WE TAKE for granted the degree to which the United States is unified by mass marketing and mass communication. In his book The American Commonwealth (1888) the British historian and diplomat James Bryce, who visited the United States many times, gave one chapter the title “The Uniformity of American Life.” Bryce acknowledged the existence in America of stubborn regionalism and local variation and, too, the exotic elements introduced by wave after wave of immigration, but he went on to observe that, nonetheless, the “ideas of men and women, their fundamental beliefs and their superficial tastes, their methods of thinking and fashions of talking” were far more alike in the United States than they were in European countries. There were a number of reasons for this, including a common political culture and the nation’s very newness. But it was also true that mass communication, at the time conducted primarily by means of national magazines and mailorder catalogues, and eventually to be conducted by radio and television, had become a force in the shaping of an American culture. Mass communication creates a continuum of small talk, gossip, news, jokes, celebrities, commercials. It makes us aware of life-styles and concerns that are not our own, exposes us to advertising meant for others. Without it, Walter Mondale’s “Where’s the beef?” would have been impossible. Mass communication, and the industries that came into being in tandem with it, can be irritating, distasteful, and worse, but they account for the sense we all have that “America” is a nationwide phenomenon.

Modern demographic technologies are a counterforce. They communicate not with whole populations but with components—environmentalists, chess players, Republicans, accountants who golf, suburban Chinese, drinkers of scotch. Quite apart from their effectiveness at accomplishing a stated task— selling a product or service, changing a mind—they act to fracture and isolate. We inhabit a world in which, increasingly, the messages sent by businesses and politicians and organizations of various kinds get sent only to certain people, and can be individually tailored for greatest impact. Looking at it from the other direction, we inhabit a world in which, increasingly, households will receive only those messages in which someone at home can be assumed to be interested. If the aim is to be universally persuasive, messages from a single source to many different destinations can even be in conflict, and no one will necessarily notice the discrepancies.

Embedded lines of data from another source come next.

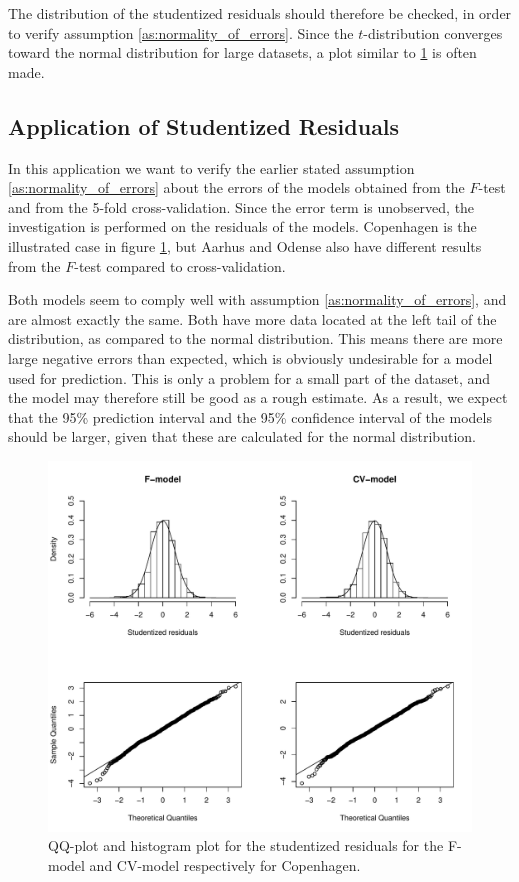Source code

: The distribution of the studentized residuals should therefore be checked, in order to verify assumption \ref{as:normality_of_errors}. 
Since the $t$-distribution converges toward the normal distribution for large datasets, a plot similar to \ref{fig:studentized_res_plot} is often made.

\subsection{Application of Studentized Residuals} \label{sub:residuals}

In this application we want to verify the earlier stated assumption \ref{as:normality_of_errors} about the errors of the models obtained from the $F$-test and from the 5-fold cross-validation. 
Since the error term is unobserved, the investigation is performed on the residuals of the models.
Copenhagen is the illustrated case in figure \ref{fig:studentized_res_plot}, but Aarhus and Odense also have different results from the $F$-test compared to cross-validation.

Both models seem to comply well with assumption \ref{as:normality_of_errors}, and are almost exactly the same.
Both have more data located at the left tail of the distribution, as compared to the normal distribution. 
This means there are more large negative errors than expected, which is obviously undesirable for a model used for prediction. 
This is only a problem for a small part of the dataset, and the model may therefore still be good as a rough estimate. 
As a result, we expect that the 95\% prediction interval and the 95\% confidence interval of the models should be larger, given that these are calculated for the normal distribution.

\begin{figure}[H]
    \centering
  \includegraphics[width = 0.9 \textwidth]{figures/Nanna/studentized_res_plot.pdf}
  \caption{QQ-plot and histogram plot for the studentized residuals for the F-model and CV-model respectively for Copenhagen.}
  \label{fig:studentized_res_plot}
\end{figure}

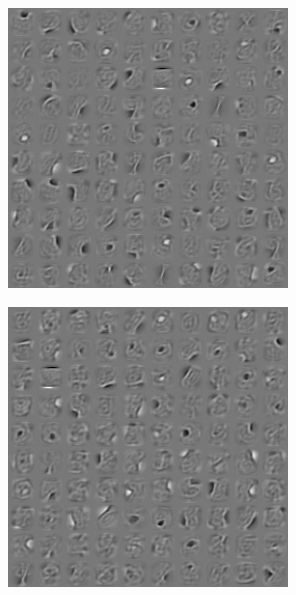 \documentclass[notitlepage]{revtex4-1}
\begin{document}
\begin{figure}
\begin{subfigure}{.25\linewidth}
    \caption{}
    \label{fig:w_tap20_50}
  \end{subfigure}\par\medskip
  \begin{subfigure}{.25\linewidth}
    \includegraphics[width=\linewidth]{features_pcd.png}
    \caption{}
    \label{fig:features_pcd}
  \end{subfigure}
  \begin{subfigure}{.25\linewidth}
    \includegraphics[width=\linewidth]{features_tap.png}

\end{subfigure}
\end{figure}
\end{document}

Now imagine demographic technology raised to the nth power, and imagine a world in which it has been employed for five or six decades. Will the manipulation of people’s decisions have become unimaginably sophisticated? Will the membranes that divide individuals from one another have become impassable and calcified? What are the implications for communal feeling and public life? Will people feel linked to others mainly through narrow pathways of similarity or proximity? Will our minds be altered in subtle ways? I have asked these questions of dozens of people who use demographic technologies in their work and found no one who has given such matters much thought.

TOWARD THE END of The Magnificent Ambersons, when Isabel Amberson Minafer rides home to the family mansion after a long absence, she looks out the window at the town where she grew up, and sighs and says: “Changed. So changed.” When the courteous person taking my phone order at L. L. Bean asks me to read the number above my name on the mailing label, I can’t help cooperating. But I know I’m contributing to a phenomenon whose consequences will surprise us; and I know it can’t be stopped.